[Description of the task] For the entries below, the expected answer is the line with "28 Fourth Session", the line with "WORKING TOGETHER TO CLEAR THE AIR", and every line between them, exactly as written, and nothing more.
Task input START
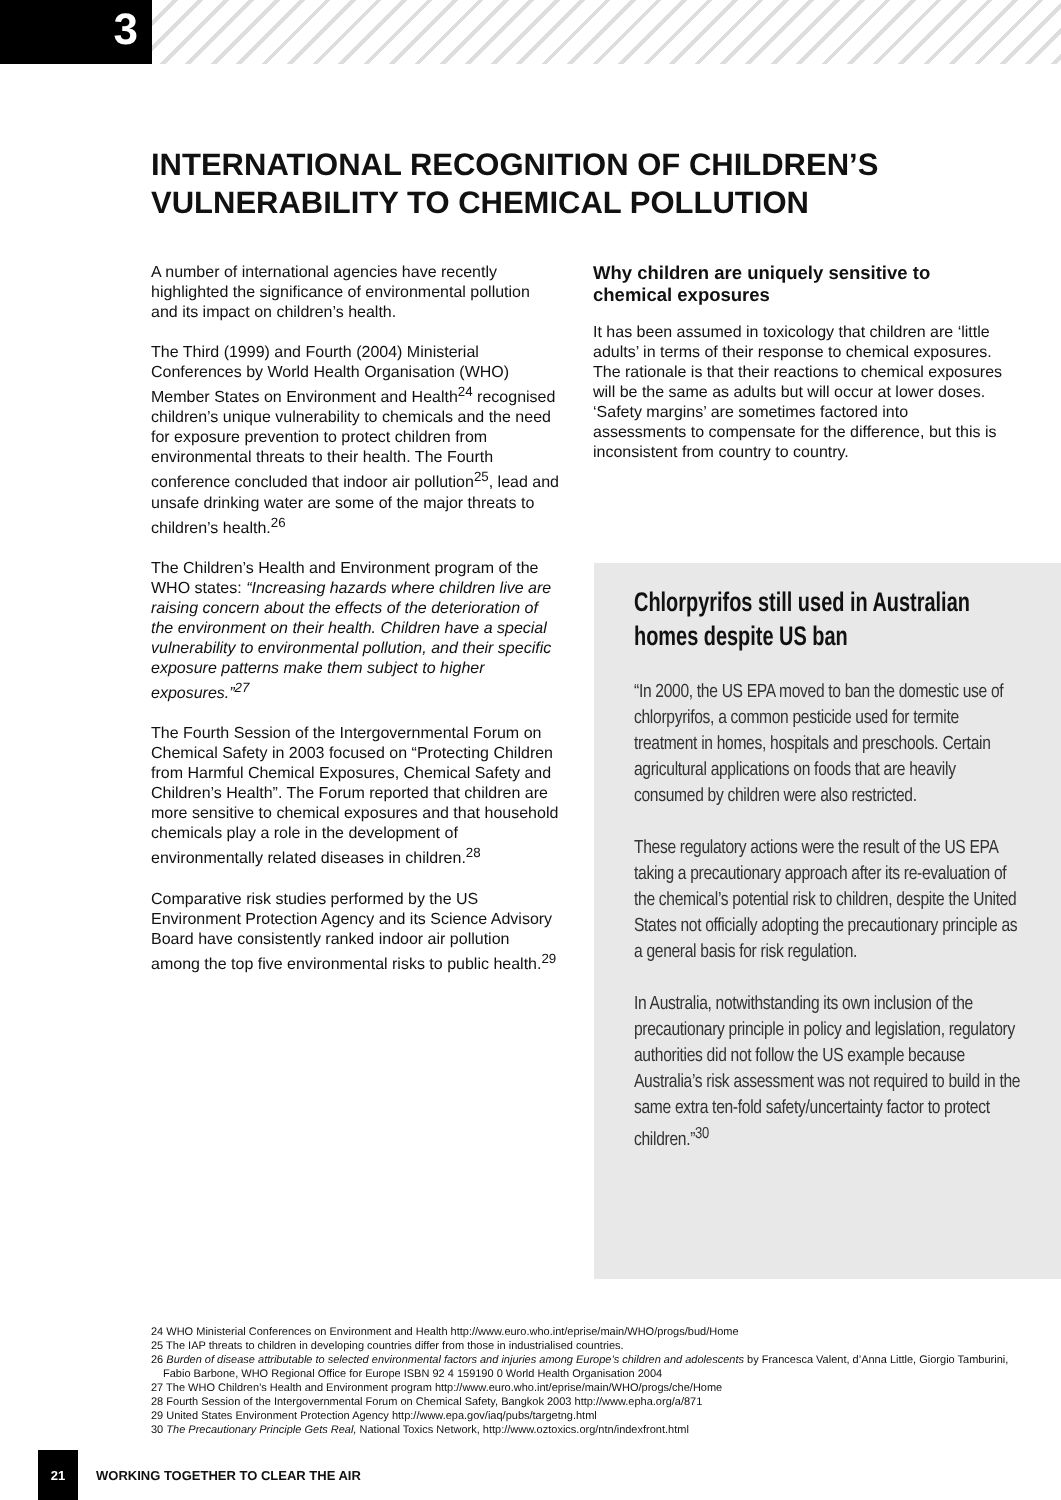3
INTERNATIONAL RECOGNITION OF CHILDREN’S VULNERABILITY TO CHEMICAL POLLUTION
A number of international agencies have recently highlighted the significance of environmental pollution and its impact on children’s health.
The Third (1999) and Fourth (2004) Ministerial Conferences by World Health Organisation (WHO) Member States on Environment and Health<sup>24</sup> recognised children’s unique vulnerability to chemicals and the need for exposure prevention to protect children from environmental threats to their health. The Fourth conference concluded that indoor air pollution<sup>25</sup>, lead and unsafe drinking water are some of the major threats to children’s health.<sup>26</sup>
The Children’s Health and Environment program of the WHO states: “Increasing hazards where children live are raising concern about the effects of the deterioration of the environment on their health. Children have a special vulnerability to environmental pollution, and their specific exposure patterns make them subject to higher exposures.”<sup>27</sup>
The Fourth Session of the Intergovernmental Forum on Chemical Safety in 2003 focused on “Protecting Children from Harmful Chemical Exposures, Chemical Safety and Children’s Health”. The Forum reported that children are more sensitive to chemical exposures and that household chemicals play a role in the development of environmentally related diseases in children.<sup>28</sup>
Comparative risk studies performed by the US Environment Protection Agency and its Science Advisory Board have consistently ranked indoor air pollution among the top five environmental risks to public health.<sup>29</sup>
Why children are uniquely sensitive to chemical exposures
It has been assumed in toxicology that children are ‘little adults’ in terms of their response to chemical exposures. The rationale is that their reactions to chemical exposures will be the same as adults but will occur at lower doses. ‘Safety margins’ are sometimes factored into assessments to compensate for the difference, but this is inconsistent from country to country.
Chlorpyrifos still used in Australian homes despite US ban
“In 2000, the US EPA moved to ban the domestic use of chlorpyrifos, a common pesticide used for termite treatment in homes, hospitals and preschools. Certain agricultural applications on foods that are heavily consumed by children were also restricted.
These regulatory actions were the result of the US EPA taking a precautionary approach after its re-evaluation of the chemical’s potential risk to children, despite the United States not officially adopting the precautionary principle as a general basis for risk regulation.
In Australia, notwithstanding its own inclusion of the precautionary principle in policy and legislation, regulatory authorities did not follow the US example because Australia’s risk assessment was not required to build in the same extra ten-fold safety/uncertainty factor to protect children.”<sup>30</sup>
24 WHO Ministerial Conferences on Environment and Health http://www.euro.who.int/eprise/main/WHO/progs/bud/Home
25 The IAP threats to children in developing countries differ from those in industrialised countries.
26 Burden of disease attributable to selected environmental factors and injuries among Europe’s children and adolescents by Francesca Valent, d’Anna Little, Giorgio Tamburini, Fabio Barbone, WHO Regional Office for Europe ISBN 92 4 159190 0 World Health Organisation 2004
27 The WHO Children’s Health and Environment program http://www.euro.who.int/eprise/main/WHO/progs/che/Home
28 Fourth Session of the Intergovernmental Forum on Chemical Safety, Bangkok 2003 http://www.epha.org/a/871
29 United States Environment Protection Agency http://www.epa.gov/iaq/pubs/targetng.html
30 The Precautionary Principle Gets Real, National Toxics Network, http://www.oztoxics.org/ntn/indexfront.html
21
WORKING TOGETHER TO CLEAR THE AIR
Task input END
Task input START
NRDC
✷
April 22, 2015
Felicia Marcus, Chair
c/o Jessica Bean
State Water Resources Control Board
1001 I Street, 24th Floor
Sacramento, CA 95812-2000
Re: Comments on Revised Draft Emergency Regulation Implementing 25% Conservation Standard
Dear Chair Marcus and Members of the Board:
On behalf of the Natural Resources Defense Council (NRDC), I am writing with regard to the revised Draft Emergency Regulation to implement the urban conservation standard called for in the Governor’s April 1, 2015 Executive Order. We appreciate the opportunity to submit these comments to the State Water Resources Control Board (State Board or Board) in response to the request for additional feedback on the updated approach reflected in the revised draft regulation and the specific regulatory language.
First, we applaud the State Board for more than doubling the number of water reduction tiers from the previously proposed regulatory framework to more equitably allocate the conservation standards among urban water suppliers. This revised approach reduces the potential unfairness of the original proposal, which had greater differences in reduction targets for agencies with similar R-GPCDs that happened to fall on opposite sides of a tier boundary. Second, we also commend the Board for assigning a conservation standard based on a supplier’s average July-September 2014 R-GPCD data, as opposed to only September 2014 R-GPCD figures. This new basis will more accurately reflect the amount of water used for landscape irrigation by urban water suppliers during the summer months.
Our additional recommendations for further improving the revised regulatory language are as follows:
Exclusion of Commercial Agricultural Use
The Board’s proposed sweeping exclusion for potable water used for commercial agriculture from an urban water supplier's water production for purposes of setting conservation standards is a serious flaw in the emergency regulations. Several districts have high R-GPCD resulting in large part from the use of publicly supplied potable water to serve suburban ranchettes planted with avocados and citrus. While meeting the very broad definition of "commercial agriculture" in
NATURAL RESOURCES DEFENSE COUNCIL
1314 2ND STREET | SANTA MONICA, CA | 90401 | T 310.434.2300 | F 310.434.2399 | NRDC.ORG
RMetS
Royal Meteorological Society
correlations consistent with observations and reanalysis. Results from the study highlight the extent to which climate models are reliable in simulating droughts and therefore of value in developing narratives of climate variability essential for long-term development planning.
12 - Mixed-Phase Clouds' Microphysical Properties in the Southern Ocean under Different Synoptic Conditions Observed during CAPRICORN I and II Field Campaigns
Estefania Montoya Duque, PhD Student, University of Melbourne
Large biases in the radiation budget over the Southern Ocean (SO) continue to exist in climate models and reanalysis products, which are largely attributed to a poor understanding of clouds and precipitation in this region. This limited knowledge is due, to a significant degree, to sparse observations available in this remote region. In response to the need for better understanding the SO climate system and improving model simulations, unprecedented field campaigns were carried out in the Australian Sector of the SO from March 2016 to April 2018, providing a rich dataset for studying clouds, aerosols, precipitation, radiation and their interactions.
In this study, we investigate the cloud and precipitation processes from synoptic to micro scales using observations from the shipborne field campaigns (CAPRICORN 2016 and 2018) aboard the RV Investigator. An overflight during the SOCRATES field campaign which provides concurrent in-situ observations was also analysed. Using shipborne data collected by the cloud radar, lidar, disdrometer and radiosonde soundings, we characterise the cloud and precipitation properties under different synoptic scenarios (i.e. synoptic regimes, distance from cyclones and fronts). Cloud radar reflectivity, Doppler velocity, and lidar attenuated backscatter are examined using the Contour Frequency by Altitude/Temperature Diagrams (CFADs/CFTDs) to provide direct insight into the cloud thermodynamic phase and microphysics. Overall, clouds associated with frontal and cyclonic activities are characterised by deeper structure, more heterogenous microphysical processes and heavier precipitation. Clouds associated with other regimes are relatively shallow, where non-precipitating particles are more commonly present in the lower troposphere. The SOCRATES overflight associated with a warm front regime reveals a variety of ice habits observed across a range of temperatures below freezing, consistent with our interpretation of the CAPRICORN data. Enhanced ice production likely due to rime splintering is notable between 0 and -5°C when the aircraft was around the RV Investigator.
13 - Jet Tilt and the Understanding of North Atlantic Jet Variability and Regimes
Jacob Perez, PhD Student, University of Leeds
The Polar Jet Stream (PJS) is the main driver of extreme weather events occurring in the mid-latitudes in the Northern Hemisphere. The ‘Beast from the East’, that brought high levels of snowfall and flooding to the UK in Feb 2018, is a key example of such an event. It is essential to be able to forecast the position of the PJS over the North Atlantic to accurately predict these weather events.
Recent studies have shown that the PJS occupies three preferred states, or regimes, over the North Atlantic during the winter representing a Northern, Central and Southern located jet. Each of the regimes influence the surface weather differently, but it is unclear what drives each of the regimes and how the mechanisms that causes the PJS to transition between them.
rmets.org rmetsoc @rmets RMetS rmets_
Task input END
[Task output]
28 Fourth Session of the Intergovernmental Forum on Chemical Safety, Bangkok 2003 http://www.epha.org/a/871
29 United States Environment Protection Agency http://www.epa.gov/iaq/pubs/targetng.html
30 The Precautionary Principle Gets Real, National Toxics Network, http://www.oztoxics.org/ntn/indexfront.html
21
WORKING TOGETHER TO CLEAR THE AIR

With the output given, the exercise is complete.